17 juin 2014

Sous les draps, au bord du gouffre

The Hearthquake at Lisbon in 1755, Pearson (1887)
Source : http://nisee.berkeley.edu/lisbon/ 


"Quand la vie d'un être tremble, ce sont toutes les vies des gens qui l'aiment qui tremblent aussi." (Martine Batanian, Clinique, p. 107)

*

Dans ma famille, nous sommes quelques-uns à souffrir de ce qu'on appelle les "tremblements essentiels". Mais même si, quand je verse quelque chose ou quand je manipule de petits objets, cette espèce de frisson continuel mène à toutes sortes maladresses, ça me gêne rarement. Les gens autour de moi en sont cependant assez frappés pour me le faire remarquer, surtout les premières fois qu'ils en sont témoins, étonnés.

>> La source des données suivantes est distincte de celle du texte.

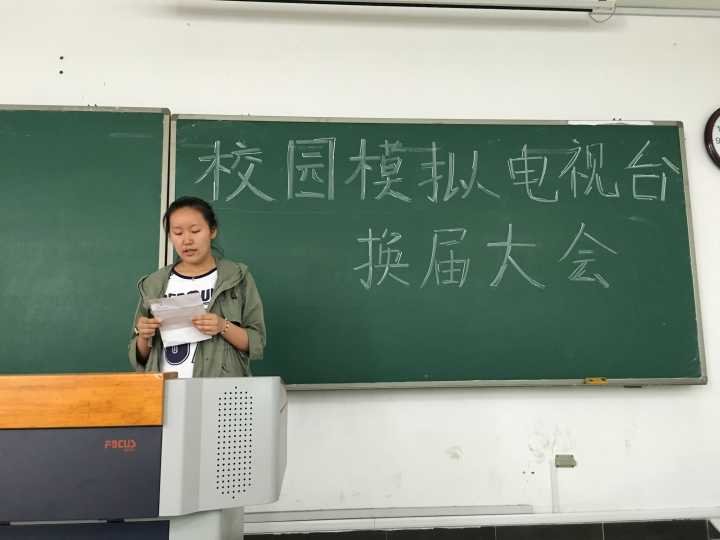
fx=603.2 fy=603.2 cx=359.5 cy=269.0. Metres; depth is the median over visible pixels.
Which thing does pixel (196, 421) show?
lectern
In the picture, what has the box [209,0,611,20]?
projector screen
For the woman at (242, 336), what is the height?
1.299 m
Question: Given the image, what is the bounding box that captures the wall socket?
[555,454,576,467]
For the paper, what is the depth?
2.28 m
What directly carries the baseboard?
attached to the wall
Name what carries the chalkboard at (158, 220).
attached to the wall
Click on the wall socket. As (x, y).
(564, 462)
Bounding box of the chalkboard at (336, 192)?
[162,114,705,389]
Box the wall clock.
[704,106,719,168]
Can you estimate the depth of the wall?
2.91 m
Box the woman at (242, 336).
[127,194,268,376]
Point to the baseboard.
(623, 515)
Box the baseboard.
[243,506,719,537]
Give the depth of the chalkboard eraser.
2.69 m
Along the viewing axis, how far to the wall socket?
2.74 m
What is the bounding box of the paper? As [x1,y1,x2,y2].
[147,292,211,346]
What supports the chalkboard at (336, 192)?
attached to the wall
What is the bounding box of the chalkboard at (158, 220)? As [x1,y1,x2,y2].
[0,105,171,374]
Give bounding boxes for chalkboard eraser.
[584,377,607,383]
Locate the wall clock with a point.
(717, 158)
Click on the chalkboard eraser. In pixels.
(589, 380)
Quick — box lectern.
[0,372,284,539]
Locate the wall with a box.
[0,0,719,533]

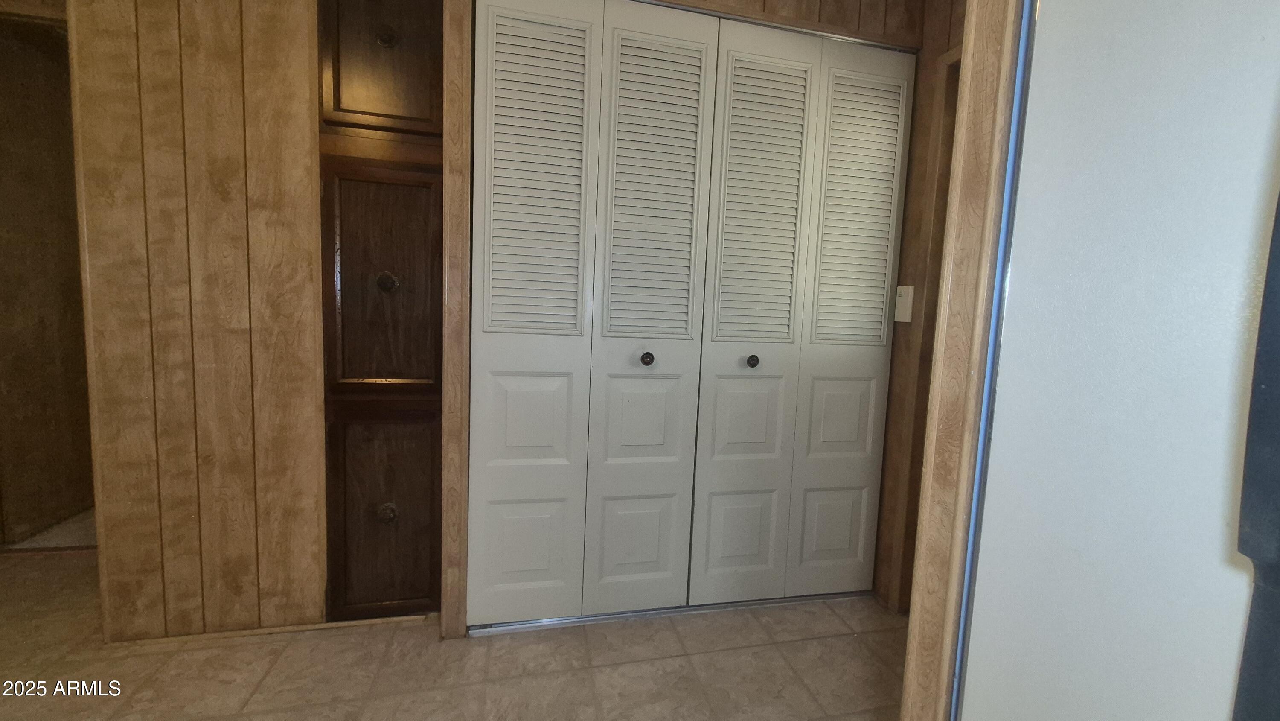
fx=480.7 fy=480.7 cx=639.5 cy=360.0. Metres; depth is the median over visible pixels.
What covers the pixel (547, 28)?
bifold door
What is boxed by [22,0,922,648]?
paneled wall
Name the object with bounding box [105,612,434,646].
baseboard
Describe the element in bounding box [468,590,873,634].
door track
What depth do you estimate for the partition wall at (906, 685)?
0.78 m
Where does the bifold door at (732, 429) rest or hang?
in the paneled wall at (80, 44)
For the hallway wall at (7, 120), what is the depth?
2.06 m
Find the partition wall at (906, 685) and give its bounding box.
[899,0,1026,720]
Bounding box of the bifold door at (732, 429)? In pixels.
[692,17,913,607]
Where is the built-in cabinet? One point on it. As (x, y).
(420, 188)
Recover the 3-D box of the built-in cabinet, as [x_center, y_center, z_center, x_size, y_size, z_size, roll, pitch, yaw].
[-0.800,-0.217,1.545,0.376,2.227,0.256,1,5,-13]
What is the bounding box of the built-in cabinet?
[316,0,446,622]
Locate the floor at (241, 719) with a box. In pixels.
[0,543,908,720]
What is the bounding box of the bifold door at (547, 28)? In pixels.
[467,0,718,626]
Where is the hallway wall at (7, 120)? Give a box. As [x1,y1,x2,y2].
[0,4,94,548]
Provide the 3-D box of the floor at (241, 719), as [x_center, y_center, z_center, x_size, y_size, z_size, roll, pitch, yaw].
[-0.612,1.071,0.349,5.364,0.090,4.828,1,5,-13]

Comme bien d'autres petits et grands maux qui m'affligent, je ne déteste pas cet aspect de moi. Je ne voudrais pas me sentir en dehors du mouvement des choses; mon corps, comme tout ce qui est, n'est jamais immobile. Ses inélégances traduisent plutôt bien mon sentiment devant le monde : un déséquilibre involontaire mais, le plus souvent, joyeux.

Je veux être de ceux qui bougent. Heureusement, je me connais encore trop peu pour savoir ce qui vraiment m'importe, mais de ça je suis sûre : je vois ma vie comme un chemin, une quête vers plus, c'est-à-dire vers moins. En anglais, on traduit parfois "méditer" par "to sit still".  C'est une expression intéressante si l'on considère que les moments de méditation les plus extatiques - ils sont rares, mais on s'en souvient d'autant plus qu'ils passent - sont précisément ceux où l'on se sent le plus perméable aux vagues et aux couleurs changeantes de tout ce qui informe le présent. Au bout du compte, ce qui se montre immobile grouille toujours sous les draps. C'est héréditaire, et c'est universel.

Le seul problème véritable que je perçois lié à ce tremblement concerne ma parole. Je n'ai pas encore l'enracinement nécessaire à la pratique d'une parole juste. Mes mots tremblent avec le reste et, sauf pour parler des idées des autres et encore, je ne sais pas m'exprimer clairement, sereinement. Mon discours est une tempête. Il montre au grand jour la force des vents qui me poussent vers des gouffres sublimes et ordinaires à chaque instant.

Or j'aimerais pouvoir dire ce qui compte calmement. Dans les moments de grande intensité où devant moi quelqu'un d'aussi bancal que moi essaie de ne pas nous faire trébucher, j'aimerais savoir ne pas faillir, ancrée, mais je ne suis pas rendue là. Rien ne dit que je m'y rendrai un jour, mais je marche, et je continue d'avancer, maladroite. J'espère pouvoir penser, quelque part en route, avoir vraiment "fait la paix entre moi et le monde grâce à ceux qui (auront pu) me regarder pleurer." (p. 74)

Mais d'ici là, si on veut me trouver, il faut chercher du côté de ce qui faillit.

*

Ce sont quelques-unes des pensées qui me sont venues suite à la lecture de Clinique de Martine Batanian, un petit roman bien plein sur la famille et la fracture, qu'on finit, on l'oublie, par savoir habiter.

Référence : Martine Batanian, Clinique, Montréal, Marchand de feuilles, 2014, 126 pages.